Annecim hep sen mi yazacaksın, hep sen mi beni anlatacaksın. Biraz da ben seni anlatayım. Geçenlerde yine oturttun beni ve biberonumu verdin ağzıma. Annecim elimle tutmaya çalışıyorum ama senin bana verdiğin biberonda hem cam hem ağır, kaldıramıyorum ki onu ben daha. Halbuki küçük su bardağım var ya onun gibi olsa sütümü de suyum gibi kendim içerim artık. Ama sen bana biberonumu vermeye devam et çünkü ben biberon hastasıyım biliyorsun.

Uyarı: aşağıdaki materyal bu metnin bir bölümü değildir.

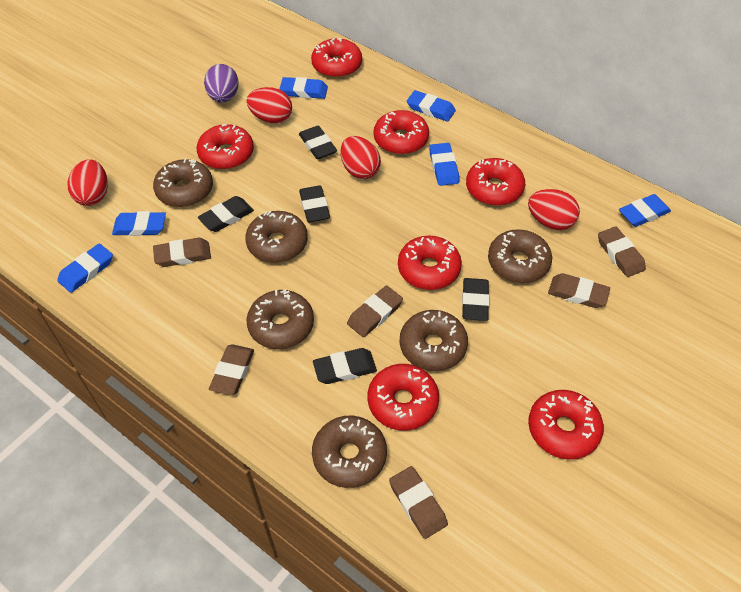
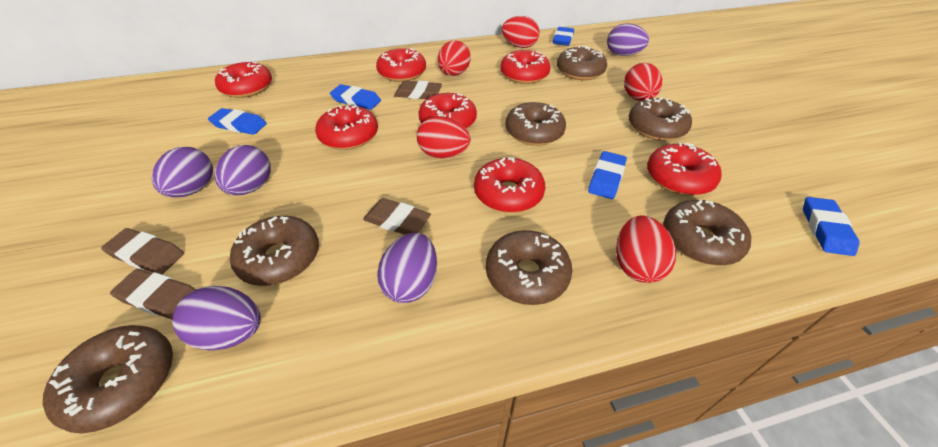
black eraser: [198,196,254,232] [299,126,337,159] [299,185,330,222] [313,348,377,384] [462,278,489,321] = 5 -> none = 0
blue eraser: [57,243,113,293] [112,211,166,236] [279,77,328,99] [407,90,456,122] [429,143,459,186] [619,194,671,227] = 6 -> [208,108,267,135] [330,84,381,110] [553,27,574,46] [588,151,627,199] [803,197,859,256] = 5
brown donut: [153,158,213,207] [245,211,308,263] [246,289,314,349] [312,416,387,488] [400,310,468,371] [488,230,552,283] = 6 -> [43,325,173,433] [230,216,319,286] [486,230,572,305] [505,102,566,146] [557,45,607,80] [629,97,692,141] [663,200,751,265] = 7
brown eraser: [153,238,211,267] [209,344,254,395] [347,286,403,337] [389,466,448,539] [548,273,610,308] [598,226,646,277] = 6 -> [101,228,184,274] [110,269,196,320] [363,198,431,235] [394,80,442,99] = 4
purple egg: [204,64,239,103] = 1 -> [152,147,213,198] [172,286,261,350] [215,145,271,195] [377,233,437,303] [607,23,649,56] = 5
red egg: [67,159,108,206] [247,87,292,124] [341,136,381,179] [528,189,580,230] = 4 -> [417,116,470,158] [438,41,471,76] [502,16,540,48] [616,215,676,283] [624,63,662,101] = 5

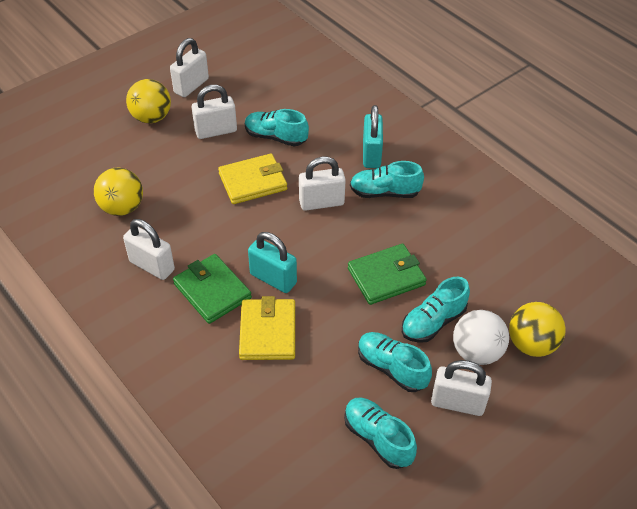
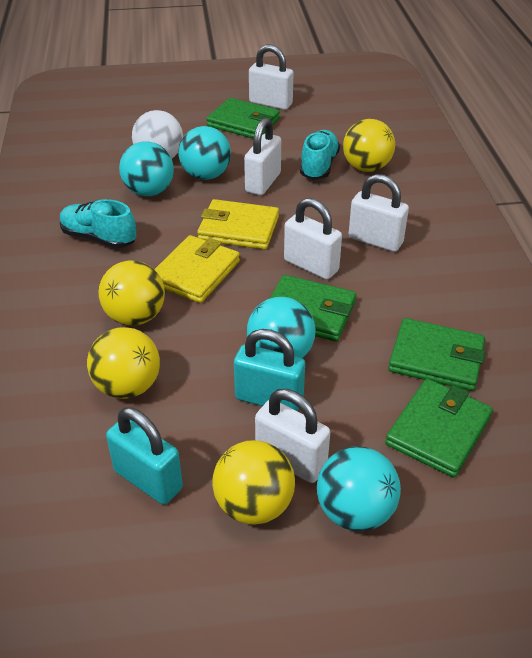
green wallet: [173,254,252,324] [348,244,427,305] = 2 -> [206,98,280,139] [270,275,356,341] [385,379,493,478] [388,318,485,391] = 4
turquoise ball: none = 0 -> [119,141,174,196] [178,126,231,180] [247,297,316,358] [317,446,401,531] = 4
turquoise shoe: [245,109,309,146] [344,398,417,469] [350,161,424,198] [358,332,432,392] [402,277,470,343] = 5 -> [60,199,136,248] [300,130,340,180] = 2
yellow ball: [94,168,143,216] [126,79,171,123] [509,302,566,357] = 3 -> [87,327,160,399] [99,260,165,326] [212,440,295,525] [343,119,395,172] = 4

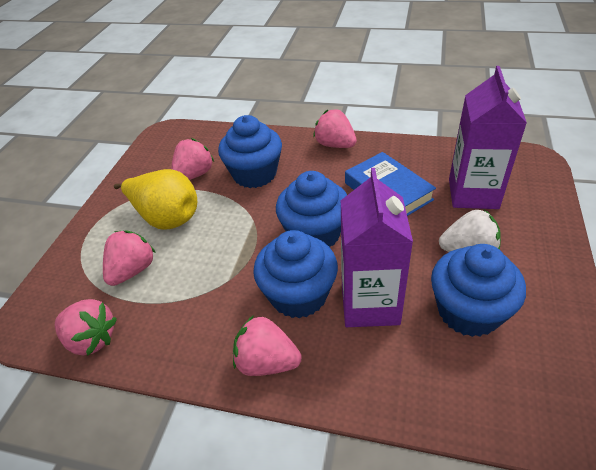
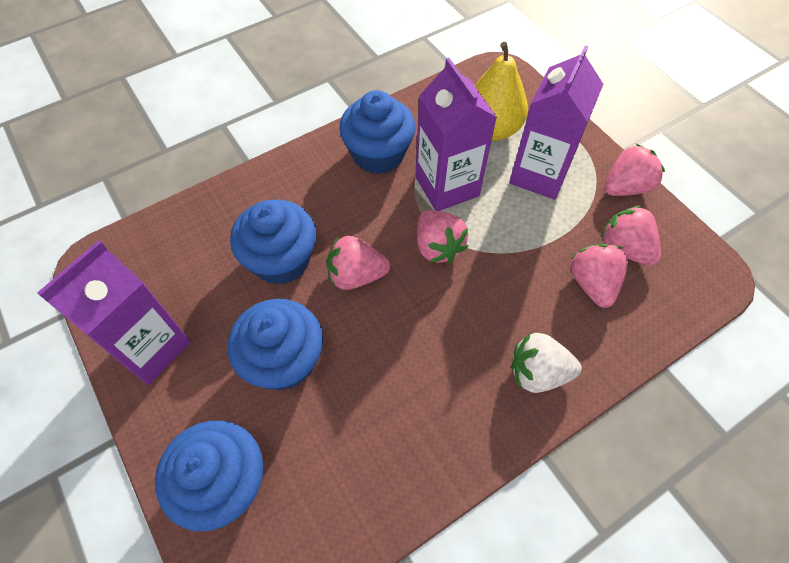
blue book: [345,152,436,216] = 1 -> none = 0
purple carton: [340,168,413,327] [449,66,527,209] = 2 -> [37,240,191,385] [415,58,497,211] [509,45,603,200] = 3

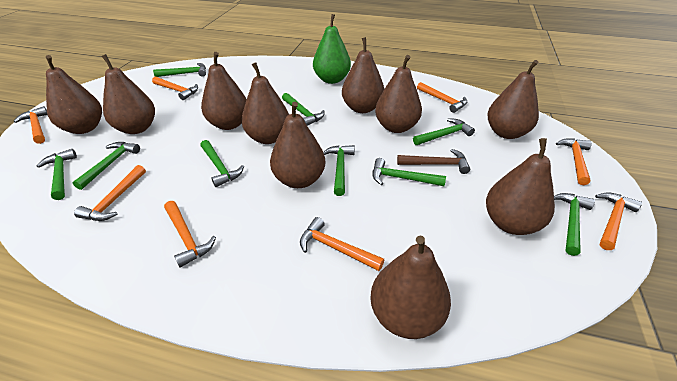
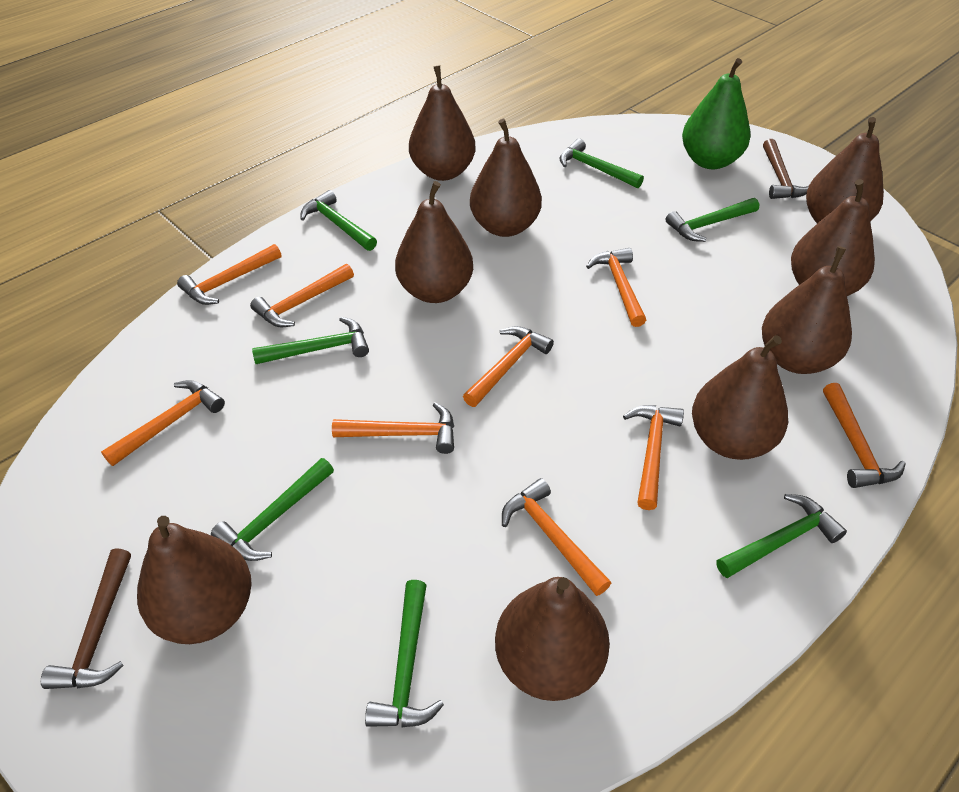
brown hammer: [397,149,470,174] = 1 -> [41,549,131,689] [763,139,809,199] = 2
brown pear: [46,55,102,134] [102,54,155,134] [201,52,246,130] [241,62,289,144] [270,102,325,188] [342,37,384,113] [370,235,451,339] [375,55,422,133] [486,138,555,235] [487,60,539,139] = 10 -> [137,516,252,644] [395,181,473,303] [409,65,476,181] [470,119,542,237] [495,577,610,701] [692,335,788,460] [762,246,852,374] [791,179,875,296] [806,117,884,223] = 9
green hammer: [36,149,77,200] [72,142,140,190] [153,63,206,77] [200,140,244,187] [282,93,324,126] [323,145,355,196] [373,158,446,186] [413,119,475,145] [554,193,595,256] = 9 -> [211,458,334,561] [252,317,369,364] [300,190,377,251] [365,580,444,727] [560,139,644,188] [666,198,759,242] [716,494,847,578] = 7
orange hammer: [14,106,47,144] [74,165,146,221] [152,77,198,100] [164,201,216,268] [300,217,384,271] [417,82,467,113] [556,138,592,185] [595,192,642,250] = 8 -> [101,380,225,466] [177,244,281,305] [250,264,354,327] [332,402,454,454] [463,326,554,407] [502,478,611,596] [586,248,646,327] [623,405,684,510] [823,383,906,488] = 9

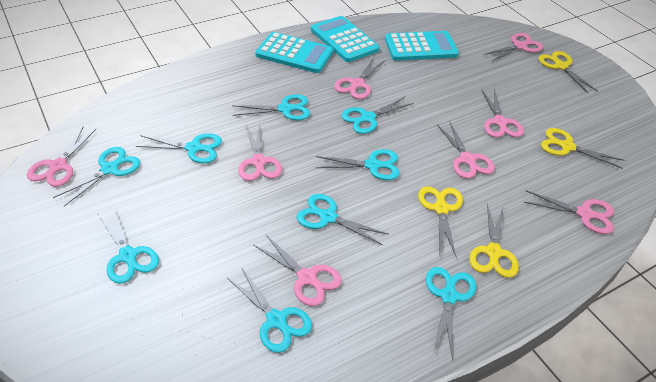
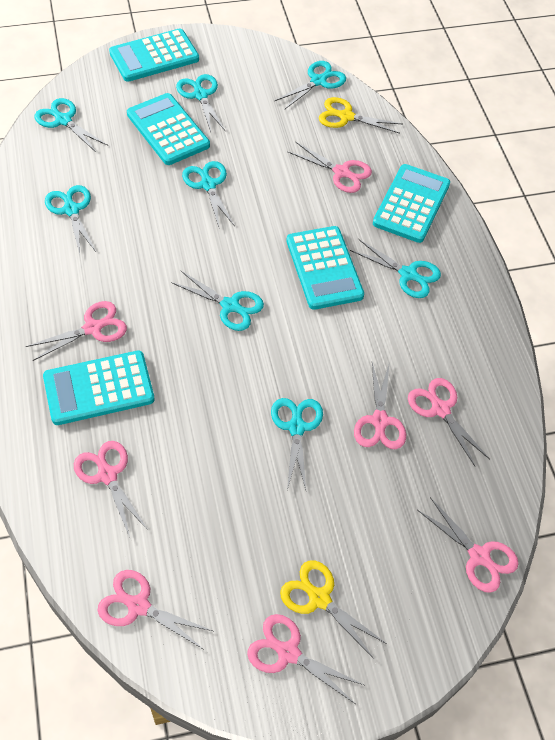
turquoise calculator: [255,32,333,73] [311,16,379,62] [385,31,459,61] = 3 -> [43,351,155,425] [109,29,199,82] [127,93,210,165] [286,226,364,310] [373,164,450,243] = 5
turquoise scissors: [53,147,140,206] [98,209,159,284] [136,133,222,163] [227,268,312,353] [232,94,310,120] [297,194,389,245] [315,149,400,180] [341,97,414,134] [426,267,476,360] = 9 -> [34,98,108,152] [45,185,96,254] [171,270,264,331] [176,74,225,132] [182,161,235,227] [271,398,323,490] [274,61,346,110] [350,239,441,298] = 8
yellow scissors: [418,186,463,258] [469,203,519,278] [539,51,598,93] [541,128,624,169] = 4 -> [280,560,387,659] [319,97,402,133] = 2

Neyse işte dağıttım konuyu yine senin gibi. Biberonumu ağzıma verdin ve ben yarısına gelmiştim ki elimle biberonu itip kahkaha attım. Beni öyle görünce sende kahkaha attın. İşte ben de dedim ki, annem çok sevdi en iyisi ben bunu hep yapayım. Sen biberonu getirirken, içecekmiş gibi ağzımı açıyorum ver diye sonra elimle itip gülüyorum. Bu oyun çok eğlenceli son iki gündür bunu hep yapıyorum. Ama sen sevmedin bu oyunu galiba artık hiç gülmüyorsun. İlk güldüğüne de pişman oldun galiba, yemeğimi yemek yerine oyun yapıyorum diye kızıyor musun bana. Sen bana kızmazsın kiJ Kusura bakma ama hiç disiplin yapamıyorsun, yemiyorum o ciddi duran hallerini, kızgın bakmaya çalışırken bile gözlerin parlıyor bana. Ben daha çok oyun bulurum böyle kendime ama artık bırakmalıyım dimi bu oyunu. Özellikle elimi tutuyorsun artık biberonu itmeyim diye. Bazen özellikle babama veriyorsun biberonu, al sen yedir bu cadı benimle oyun oynuyor diyorsun. Anlamaz mıyım anlıyorum ben hepsini. O da ciddi durup, yüzüme hiç bakmıyor içerken çünkü biliyor ki baktığı an ona da aynı şeyleri yapacağım.
Canım annem sana gülüyorum, seninle oynuyorum, yalnız olduğumuz zamanlarda sen hep yanımda ol diye sen yanımdan uzaklaşır uzaklaşmaz ağlıyorum çünkü seni çok seviyorum.